Some of the intracellular phosphate is also bound to glucose as glucose-6-phosphate, which will again be highly variable between tissues and nutritional states (eg. before vs. after doughnut). According to a popular textbook by Stipanuk & Caudill, this concentration is usually 0.05-1.0 mmol/L; however it is probably lower at rest. Rothman et al (1992) used 31P-NMR to demonstrate that even under the effects of insulin the human skeletal muscle cells have a glucose-6-phosphate no higher than 0.22 mmol/L.
Extracellular phosphate content
The extracellular concentration of phosphate is about 1.0mmol/L. In total, no more than 12mmol is available in the extracellular fluid at any given time. This is the only phosphate source to the cells. Most of it is present as a univalent species (i.e. with a negative charge of 1). Even though the phosphate ion, when fully ionized, is a trivalent PO43- at physiological pH the divalent PO42- species is the more prevalent (about 80%), and the univalent PO4- species is the other 20%.

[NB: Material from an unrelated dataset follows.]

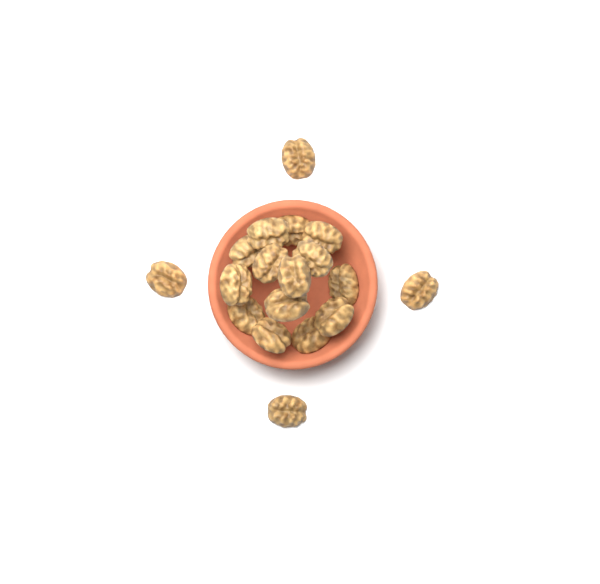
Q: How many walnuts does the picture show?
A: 18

Extracellular phosphate behaves in a manner similar to calcium. An authoritative paper by Baker and Worthley on calcium magnesium and phosphate metabolism reports that about 15% of it is bound to protein, another 53% free and ionised, and another 47% compelled with calcium and magnesium.

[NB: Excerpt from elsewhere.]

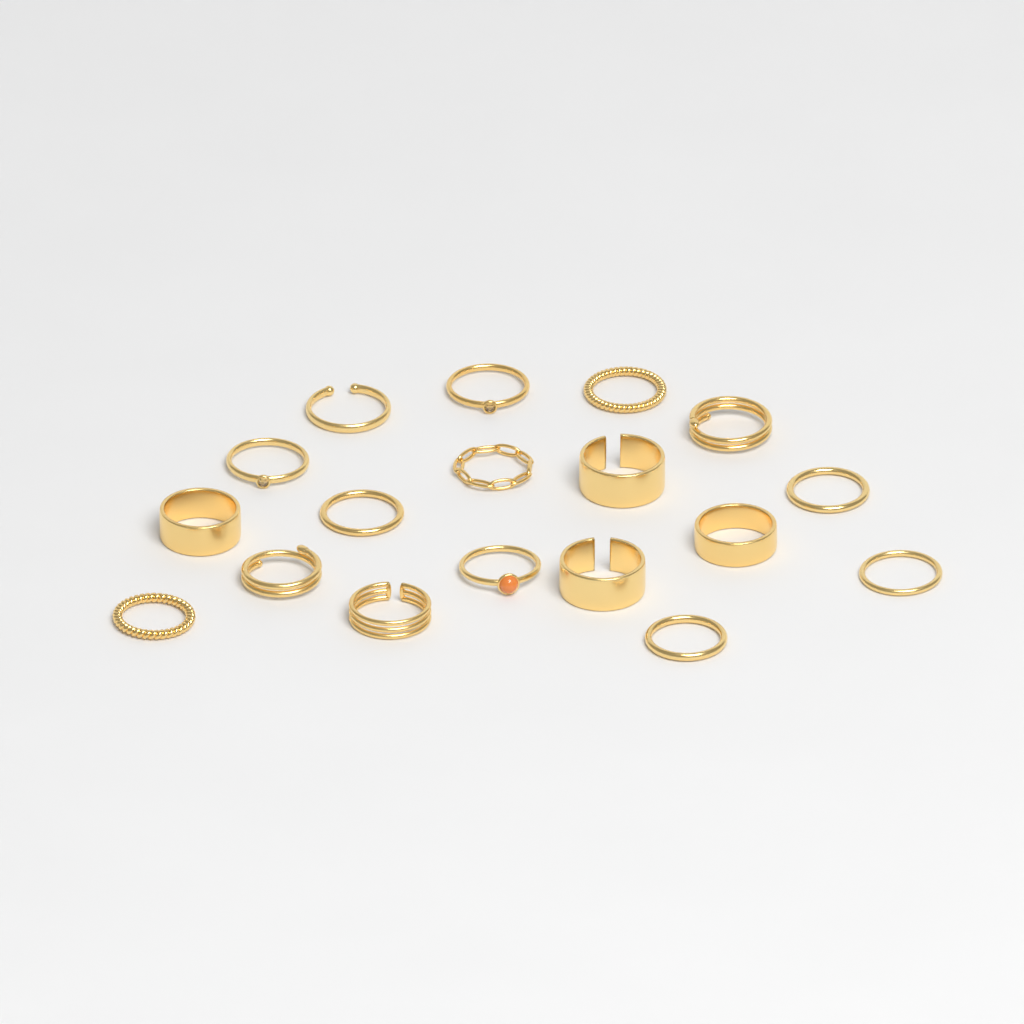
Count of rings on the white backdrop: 18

Movement of phosphate between the intracellular and extracellular compartments
Phosphate equilibrates easily between the extracellular fluid compartments. There really isn’t anything stopping it. It is strongly anionic, so there is slightly more in the interstitial fluid (as it is repelled by the anionic charge of plasma proteins). Phosphate is sucked into the cell by a sodium-phosphate co-transporter, which is more active in the presence of insulin. This process is powered by the awesomely powerful sodium concentration gradient. There are three types (inventively nominated as Type1, 2 and 3); the Type 3 co-transporter seems to be the ubiquitous one, which all of the human cells express.